- [EXERCISE]
Give a verbatim copy of the lines below, minus the pictures.

....

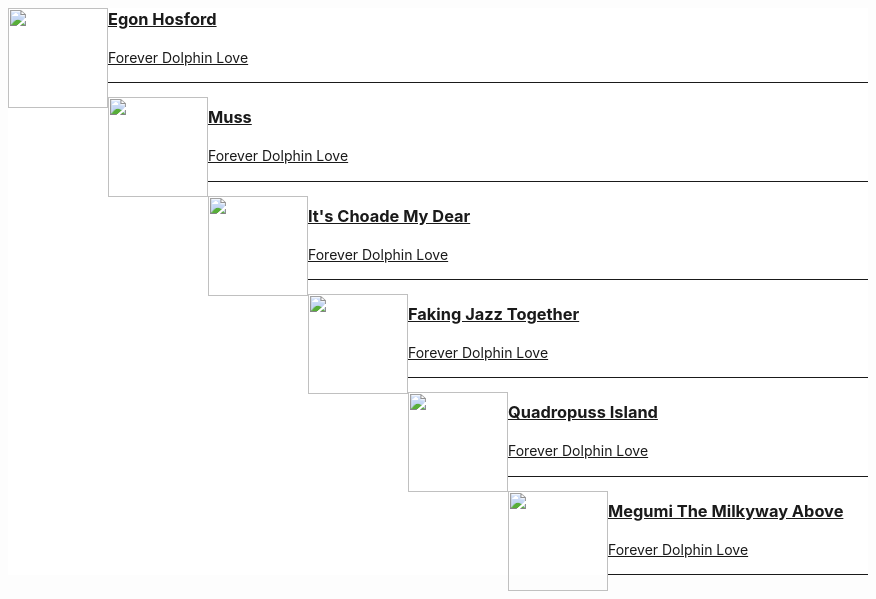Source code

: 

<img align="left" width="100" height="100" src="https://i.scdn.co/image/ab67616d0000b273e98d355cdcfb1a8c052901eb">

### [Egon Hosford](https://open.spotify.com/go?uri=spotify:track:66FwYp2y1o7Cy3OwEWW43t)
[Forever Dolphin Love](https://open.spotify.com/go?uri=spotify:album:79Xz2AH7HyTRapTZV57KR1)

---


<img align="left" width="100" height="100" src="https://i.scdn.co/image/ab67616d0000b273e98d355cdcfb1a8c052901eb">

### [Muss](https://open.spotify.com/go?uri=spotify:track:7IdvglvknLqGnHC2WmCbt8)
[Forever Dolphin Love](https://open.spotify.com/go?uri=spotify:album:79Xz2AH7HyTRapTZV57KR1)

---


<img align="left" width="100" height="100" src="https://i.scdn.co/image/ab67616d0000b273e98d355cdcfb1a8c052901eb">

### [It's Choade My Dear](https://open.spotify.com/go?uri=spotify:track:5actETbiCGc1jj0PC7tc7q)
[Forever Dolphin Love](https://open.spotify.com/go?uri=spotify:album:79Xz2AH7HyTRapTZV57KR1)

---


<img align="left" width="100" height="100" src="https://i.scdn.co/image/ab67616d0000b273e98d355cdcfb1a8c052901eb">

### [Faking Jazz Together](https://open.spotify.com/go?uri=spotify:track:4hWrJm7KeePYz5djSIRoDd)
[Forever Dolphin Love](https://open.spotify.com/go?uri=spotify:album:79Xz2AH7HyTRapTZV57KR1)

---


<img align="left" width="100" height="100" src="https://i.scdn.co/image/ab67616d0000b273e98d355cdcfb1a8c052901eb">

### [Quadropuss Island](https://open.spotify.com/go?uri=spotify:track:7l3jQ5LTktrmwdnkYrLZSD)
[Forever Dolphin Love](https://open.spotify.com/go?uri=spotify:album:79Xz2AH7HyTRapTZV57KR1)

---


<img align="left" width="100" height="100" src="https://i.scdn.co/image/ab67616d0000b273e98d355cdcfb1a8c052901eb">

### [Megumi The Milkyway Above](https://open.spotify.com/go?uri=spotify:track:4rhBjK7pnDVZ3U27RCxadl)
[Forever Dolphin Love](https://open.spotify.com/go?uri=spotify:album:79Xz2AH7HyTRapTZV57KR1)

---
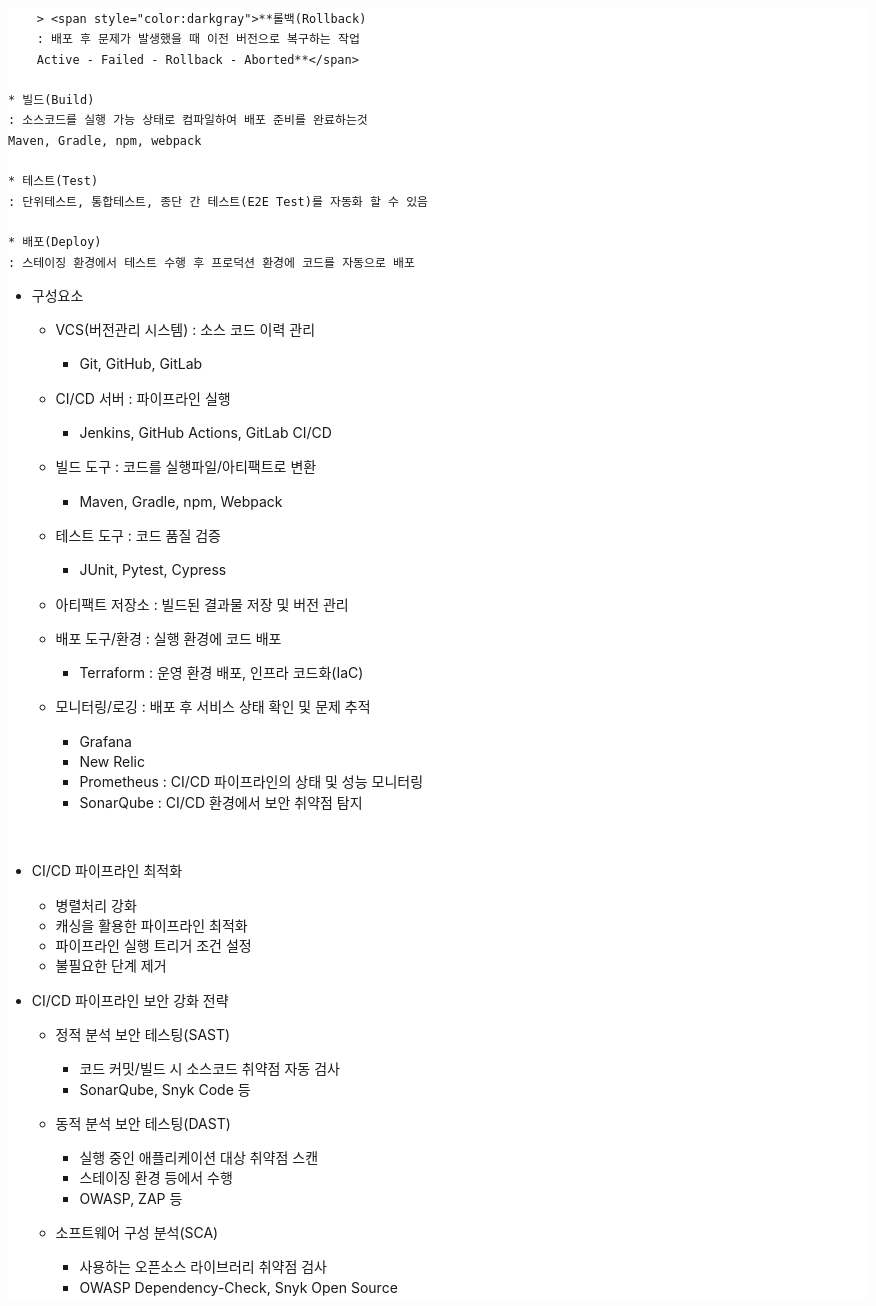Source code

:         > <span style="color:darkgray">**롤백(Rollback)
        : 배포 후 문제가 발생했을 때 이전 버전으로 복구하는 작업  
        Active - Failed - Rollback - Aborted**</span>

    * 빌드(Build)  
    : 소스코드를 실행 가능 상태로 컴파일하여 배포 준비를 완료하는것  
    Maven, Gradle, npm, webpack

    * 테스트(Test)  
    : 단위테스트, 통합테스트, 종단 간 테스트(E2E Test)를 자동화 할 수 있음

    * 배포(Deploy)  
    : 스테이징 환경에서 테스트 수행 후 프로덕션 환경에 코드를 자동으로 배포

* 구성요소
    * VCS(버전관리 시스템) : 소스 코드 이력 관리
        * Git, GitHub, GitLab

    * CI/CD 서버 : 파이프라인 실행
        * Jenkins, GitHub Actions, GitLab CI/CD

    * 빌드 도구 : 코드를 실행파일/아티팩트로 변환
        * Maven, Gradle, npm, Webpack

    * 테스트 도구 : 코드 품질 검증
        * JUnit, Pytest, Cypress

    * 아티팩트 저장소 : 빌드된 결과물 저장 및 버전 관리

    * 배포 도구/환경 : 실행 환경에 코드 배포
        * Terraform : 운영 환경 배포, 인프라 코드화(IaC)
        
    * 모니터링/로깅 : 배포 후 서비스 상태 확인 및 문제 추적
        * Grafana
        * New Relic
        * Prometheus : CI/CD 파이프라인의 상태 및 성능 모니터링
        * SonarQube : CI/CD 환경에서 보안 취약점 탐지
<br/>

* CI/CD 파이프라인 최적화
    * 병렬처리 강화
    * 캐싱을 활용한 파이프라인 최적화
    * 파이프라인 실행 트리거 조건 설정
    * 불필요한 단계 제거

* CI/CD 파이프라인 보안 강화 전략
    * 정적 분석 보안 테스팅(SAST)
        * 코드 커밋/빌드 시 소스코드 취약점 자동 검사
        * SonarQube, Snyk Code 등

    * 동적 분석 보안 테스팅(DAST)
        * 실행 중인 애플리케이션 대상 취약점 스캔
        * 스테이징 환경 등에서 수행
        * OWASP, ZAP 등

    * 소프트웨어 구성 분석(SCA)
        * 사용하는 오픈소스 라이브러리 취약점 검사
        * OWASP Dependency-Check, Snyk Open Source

....

- [ANSWER TO THE EXERCISE]
Source code

: 

<img align="left" width="100" height="100" src="https://i.scdn.co/image/ab67616d0000b273e98d355cdcfb1a8c052901eb">

### [Egon Hosford](https://open.spotify.com/go?uri=spotify:track:66FwYp2y1o7Cy3OwEWW43t)
[Forever Dolphin Love](https://open.spotify.com/go?uri=spotify:album:79Xz2AH7HyTRapTZV57KR1)

---


<img align="left" width="100" height="100" src="https://i.scdn.co/image/ab67616d0000b273e98d355cdcfb1a8c052901eb">

### [Muss](https://open.spotify.com/go?uri=spotify:track:7IdvglvknLqGnHC2WmCbt8)
[Forever Dolphin Love](https://open.spotify.com/go?uri=spotify:album:79Xz2AH7HyTRapTZV57KR1)

---


<img align="left" width="100" height="100" src="https://i.scdn.co/image/ab67616d0000b273e98d355cdcfb1a8c052901eb">

### [It's Choade My Dear](https://open.spotify.com/go?uri=spotify:track:5actETbiCGc1jj0PC7tc7q)
[Forever Dolphin Love](https://open.spotify.com/go?uri=spotify:album:79Xz2AH7HyTRapTZV57KR1)

---


<img align="left" width="100" height="100" src="https://i.scdn.co/image/ab67616d0000b273e98d355cdcfb1a8c052901eb">

### [Faking Jazz Together](https://open.spotify.com/go?uri=spotify:track:4hWrJm7KeePYz5djSIRoDd)
[Forever Dolphin Love](https://open.spotify.com/go?uri=spotify:album:79Xz2AH7HyTRapTZV57KR1)

---


<img align="left" width="100" height="100" src="https://i.scdn.co/image/ab67616d0000b273e98d355cdcfb1a8c052901eb">

### [Quadropuss Island](https://open.spotify.com/go?uri=spotify:track:7l3jQ5LTktrmwdnkYrLZSD)
[Forever Dolphin Love](https://open.spotify.com/go?uri=spotify:album:79Xz2AH7HyTRapTZV57KR1)

---


<img align="left" width="100" height="100" src="https://i.scdn.co/image/ab67616d0000b273e98d355cdcfb1a8c052901eb">

### [Megumi The Milkyway Above](https://open.spotify.com/go?uri=spotify:track:4rhBjK7pnDVZ3U27RCxadl)
[Forever Dolphin Love](https://open.spotify.com/go?uri=spotify:album:79Xz2AH7HyTRapTZV57KR1)

---
Source code

:         > <span style="color:darkgray">**롤백(Rollback)
        : 배포 후 문제가 발생했을 때 이전 버전으로 복구하는 작업  
        Active - Failed - Rollback - Aborted**</span>

    * 빌드(Build)  
    : 소스코드를 실행 가능 상태로 컴파일하여 배포 준비를 완료하는것  
    Maven, Gradle, npm, webpack

    * 테스트(Test)  
    : 단위테스트, 통합테스트, 종단 간 테스트(E2E Test)를 자동화 할 수 있음

    * 배포(Deploy)  
    : 스테이징 환경에서 테스트 수행 후 프로덕션 환경에 코드를 자동으로 배포

* 구성요소
    * VCS(버전관리 시스템) : 소스 코드 이력 관리
        * Git, GitHub, GitLab

    * CI/CD 서버 : 파이프라인 실행
        * Jenkins, GitHub Actions, GitLab CI/CD

    * 빌드 도구 : 코드를 실행파일/아티팩트로 변환
        * Maven, Gradle, npm, Webpack

    * 테스트 도구 : 코드 품질 검증
        * JUnit, Pytest, Cypress

    * 아티팩트 저장소 : 빌드된 결과물 저장 및 버전 관리

    * 배포 도구/환경 : 실행 환경에 코드 배포
        * Terraform : 운영 환경 배포, 인프라 코드화(IaC)
        
    * 모니터링/로깅 : 배포 후 서비스 상태 확인 및 문제 추적
        * Grafana
        * New Relic
        * Prometheus : CI/CD 파이프라인의 상태 및 성능 모니터링
        * SonarQube : CI/CD 환경에서 보안 취약점 탐지
<br/>

* CI/CD 파이프라인 최적화
    * 병렬처리 강화
    * 캐싱을 활용한 파이프라인 최적화
    * 파이프라인 실행 트리거 조건 설정
    * 불필요한 단계 제거

* CI/CD 파이프라인 보안 강화 전략
    * 정적 분석 보안 테스팅(SAST)
        * 코드 커밋/빌드 시 소스코드 취약점 자동 검사
        * SonarQube, Snyk Code 등

    * 동적 분석 보안 테스팅(DAST)
        * 실행 중인 애플리케이션 대상 취약점 스캔
        * 스테이징 환경 등에서 수행
        * OWASP, ZAP 등

    * 소프트웨어 구성 분석(SCA)
        * 사용하는 오픈소스 라이브러리 취약점 검사
        * OWASP Dependency-Check, Snyk Open Source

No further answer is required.